Mitul’s Status Report for 4/10

Last week I was in progress of adjusting our video application to retrieve video from separate MongoDB database servers. However, we discussed and instead decided to replace that with a single auto-scaling Amazon S3 bucket to serve our database needs. This will let us more easily upload new videos and verify and database integration errors on AWS consoles. This past week I completed the app adjustment to retrieve video from S3. Unfortunately, the AWS node.js function suite did not fully follow the structure of our previous video chunk retrieval framework. I cut out that framework so that we could have working deployment but unfortunately the video currently fully preloads and does not support scrubbing. I will be fixing that issue over the following week.

I also did some research on node-http-proxy as a module to enable our simple and lightweight load balancers, specifically the random choice and round robin (set sequential choice). Both of these load balancers can utilize high-level proxy functions for a fully pass-through request-response architecture in which the contents of the stream do not need to be read. I completed locally working versions of these load balancers that could each proxy for 10 different AWS front-end servers described in the first paragraph. I’m currently working on extracting front-end response times for our first reinforcement learning load balancers. I plan to build a latancy-based framework around this response time to complete our first reinforement learning algorithm by next week.

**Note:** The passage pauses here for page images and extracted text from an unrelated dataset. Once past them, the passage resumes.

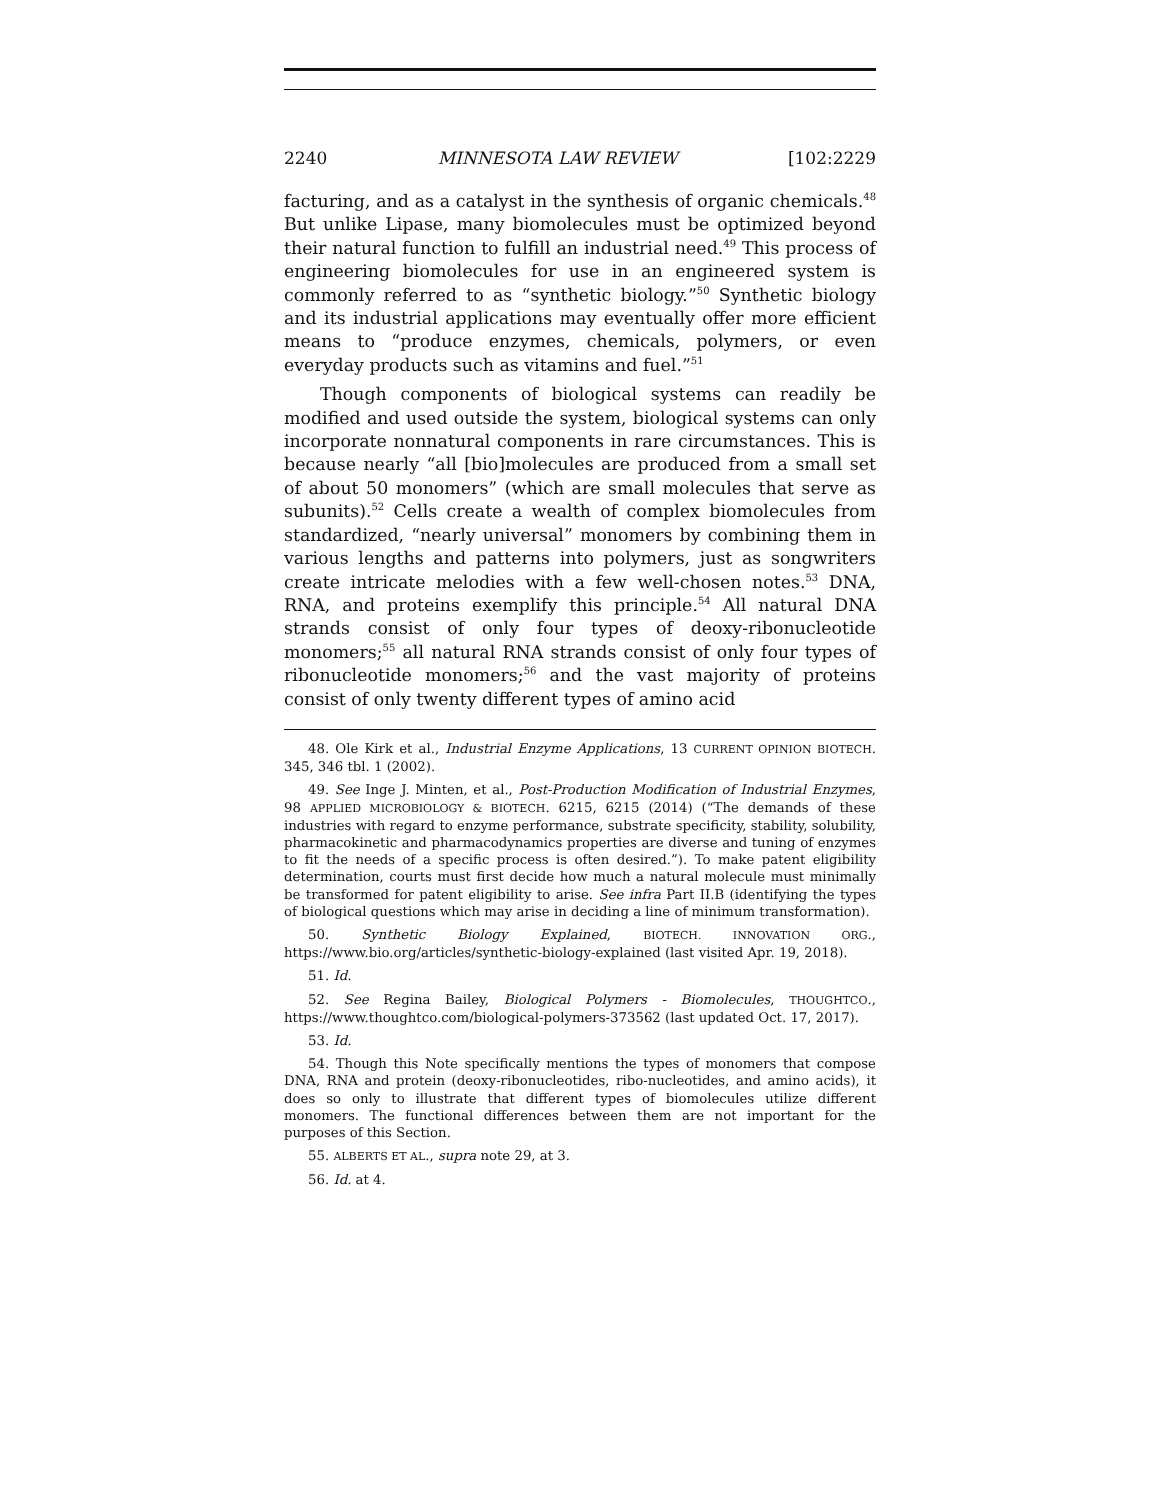2240 MINNESOTA LAW REVIEW [102:2229
facturing, and as a catalyst in the synthesis of organic chemicals.<sup>48</sup> But unlike Lipase, many biomolecules must be optimized beyond their natural function to fulfill an industrial need.<sup>49</sup> This process of engineering biomolecules for use in an engineered system is commonly referred to as “synthetic biology.”<sup>50</sup> Synthetic biology and its industrial applications may eventually offer more efficient means to “produce enzymes, chemicals, polymers, or even everyday products such as vitamins and fuel.”<sup>51</sup>
Though components of biological systems can readily be modified and used outside the system, biological systems can only incorporate nonnatural components in rare circumstances. This is because nearly “all [bio]molecules are produced from a small set of about 50 monomers” (which are small molecules that serve as subunits).<sup>52</sup> Cells create a wealth of complex biomolecules from standardized, “nearly universal” monomers by combining them in various lengths and patterns into polymers, just as songwriters create intricate melodies with a few well-chosen notes.<sup>53</sup> DNA, RNA, and proteins exemplify this principle.<sup>54</sup> All natural DNA strands consist of only four types of deoxy-ribonucleotide monomers;<sup>55</sup> all natural RNA strands consist of only four types of ribonucleotide monomers;<sup>56</sup> and the vast majority of proteins consist of only twenty different types of amino acid
48. Ole Kirk et al., Industrial Enzyme Applications, 13 CURRENT OPINION BIOTECH. 345, 346 tbl. 1 (2002).
49. See Inge J. Minten, et al., Post-Production Modification of Industrial Enzymes, 98 APPLIED MICROBIOLOGY & BIOTECH. 6215, 6215 (2014) (“The demands of these industries with regard to enzyme performance, substrate specificity, stability, solubility, pharmacokinetic and pharmacodynamics properties are diverse and tuning of enzymes to fit the needs of a specific process is often desired.”). To make patent eligibility determination, courts must first decide how much a natural molecule must minimally be transformed for patent eligibility to arise. See infra Part II.B (identifying the types of biological questions which may arise in deciding a line of minimum transformation).
50. Synthetic Biology Explained, BIOTECH. INNOVATION ORG., https://www.bio.org/articles/synthetic-biology-explained (last visited Apr. 19, 2018).
51. Id.
52. See Regina Bailey, Biological Polymers - Biomolecules, THOUGHTCO., https://www.thoughtco.com/biological-polymers-373562 (last updated Oct. 17, 2017).
53. Id.
54. Though this Note specifically mentions the types of monomers that compose DNA, RNA and protein (deoxy-ribonucleotides, ribo-nucleotides, and amino acids), it does so only to illustrate that different types of biomolecules utilize different monomers. The functional differences between them are not important for the purposes of this Section.
55. ALBERTS ET AL., supra note 29, at 3.
56. Id. at 4.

Mitul’s Status Report for 4/2

This week, I proposed a system architecture change to the group. Because we are ultimately only monitoring the performance of a load balancer and its effect on the overall system, we can reduce our minimum viable product to that of a single user-facing application load balancer that connects users’ browsers to a chosen server node from the front-end tier. This architecture can allow us to simplify the further back-end structure to one of two options. Either each front-end node has a dedicated video database to retrieve from or all front-end nodes have a shared scalable database that they can retrieve from. I am debugging a MongoDB implementation for the first of those options as a test.

As we are waiting on Jason’s group deployment automation for testing the system within an AWS environment, I also began researching our options for user simulation. Flood.io is a promising third party solution I found that I plan to bring up to the team soon. It is a scalable load testing platform that can be directly written to with user simulation scripts and provides its own automated application performance monitoring. Furthermore, flood can be directly integrated to an AWS deployment. A considerable amount of testingĀ  (500 user hours) can be done for free before we may need to decide to spend some of our budget on further tests.